Figure 9. Example stratigraphic column (A), fossil record (B), and preserved elevation (C) through nonmarine strata that record a rapid relative rise in sea level. Symbols follow Fig. 8. Apparent diversity is greater than in Fig. 8, owing to the longer duration of the simulation (7 Myr vs. 3 Myr).

Figure 9

Figure 10. Example stratigraphic column (A), fossil record (B), and preserved elevation (C) through nonmarine strata that record a relative fall in sea level, as expressed in a valley.
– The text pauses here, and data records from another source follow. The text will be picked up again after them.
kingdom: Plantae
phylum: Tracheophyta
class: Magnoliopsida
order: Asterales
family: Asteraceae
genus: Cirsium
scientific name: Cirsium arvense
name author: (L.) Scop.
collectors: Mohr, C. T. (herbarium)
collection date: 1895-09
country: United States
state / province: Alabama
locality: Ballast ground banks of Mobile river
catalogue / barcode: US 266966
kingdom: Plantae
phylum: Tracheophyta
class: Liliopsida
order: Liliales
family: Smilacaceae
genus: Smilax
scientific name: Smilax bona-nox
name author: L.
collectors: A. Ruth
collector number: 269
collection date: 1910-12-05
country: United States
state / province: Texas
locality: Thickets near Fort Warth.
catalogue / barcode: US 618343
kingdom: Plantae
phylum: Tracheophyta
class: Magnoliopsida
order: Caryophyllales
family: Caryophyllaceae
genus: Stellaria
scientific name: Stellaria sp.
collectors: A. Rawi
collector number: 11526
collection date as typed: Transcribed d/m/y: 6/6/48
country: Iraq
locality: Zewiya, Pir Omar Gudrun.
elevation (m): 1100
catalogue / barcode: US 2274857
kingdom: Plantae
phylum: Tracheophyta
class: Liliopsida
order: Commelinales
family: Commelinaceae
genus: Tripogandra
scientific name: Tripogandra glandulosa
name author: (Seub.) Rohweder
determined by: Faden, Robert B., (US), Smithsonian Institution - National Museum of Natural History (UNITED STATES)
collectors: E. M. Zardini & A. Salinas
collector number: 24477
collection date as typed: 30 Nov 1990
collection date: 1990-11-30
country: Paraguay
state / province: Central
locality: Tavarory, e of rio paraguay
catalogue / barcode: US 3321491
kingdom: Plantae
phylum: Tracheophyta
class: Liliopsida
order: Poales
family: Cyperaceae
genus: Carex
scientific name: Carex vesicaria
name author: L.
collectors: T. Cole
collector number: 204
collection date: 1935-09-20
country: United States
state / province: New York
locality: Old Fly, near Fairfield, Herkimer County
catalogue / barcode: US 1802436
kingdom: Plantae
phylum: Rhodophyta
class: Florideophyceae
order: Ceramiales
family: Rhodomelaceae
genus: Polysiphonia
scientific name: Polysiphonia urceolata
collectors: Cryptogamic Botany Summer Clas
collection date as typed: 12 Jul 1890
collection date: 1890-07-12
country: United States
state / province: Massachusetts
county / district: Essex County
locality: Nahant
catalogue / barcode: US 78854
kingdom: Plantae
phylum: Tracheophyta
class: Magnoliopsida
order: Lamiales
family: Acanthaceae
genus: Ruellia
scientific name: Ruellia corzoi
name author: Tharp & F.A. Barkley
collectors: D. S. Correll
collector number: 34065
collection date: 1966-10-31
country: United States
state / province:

Symbols follow Fig. 8. S.U. in stratigraphic column corresponds to subaerial unconformity, preserved as an erosional surface here in the valley.

Figure 10

Figure 11. Example stratigraphic column (A), fossil record (B), and preserved elevation (C) through nonmarine strata that record a relative fall in sea level, as expressed on an interfluve. Symbols follow Fig. 8. S.U. in stratigraphic column corresponds to subaerial unconformity, preserved as a paleosol hiatal surface here on the interfluve.

Figure 11

Figure 12. Photograph of the Judith River Formation in the Missouri Breaks National Monument (47.75792°N, 109.32468°W), showing the upward change in fluvial architecture from the low-accommodation McClelland Ferry Member to the high-accommodation Coal Ridge Member, which is overlain by the offshore marine Bearpaw Shale (not visible in this photograph). Note that thick coastal coals are limited to the base of the McClelland Ferry and the top of the Coal Ridge. Both positions are vertically adjacent to marine deposits, suggesting that they record the lowest elevations preserved in this outcrop, with the highest elevations lying near the contact of these two members.

Figure 12

Figure 13. A, Outcrop of Cloverly and Greybull Formations in the Bighorn Basin of Wyoming (44.68973°N, 108.23689°W), showing upward transition from well-drained paleosols (purple) to poorly drained paleosols (dark gray) of the Himes Member, capped by a thick fluvial sandstone (Greybull Sandstone). Although not visible in this photograph, the Greybull Sandstone here is overlain by thinly bedded marine sandstone and mudstone of the Sykes Mountain Formation and in turn by black offshore mudstone of the Thermopolis Shale. B, Simplified stratigraphic column and vertebrate fossil ranges (adapted from Ostrom 1970). The pattern of last occurrences is postulated to reflect progressively lower elevations preserved in these strata, but it is also shaped by the rarity of fossils in the Cloverly Formation (Ostrom 1970) and possibly by changes to the ecosystem through time.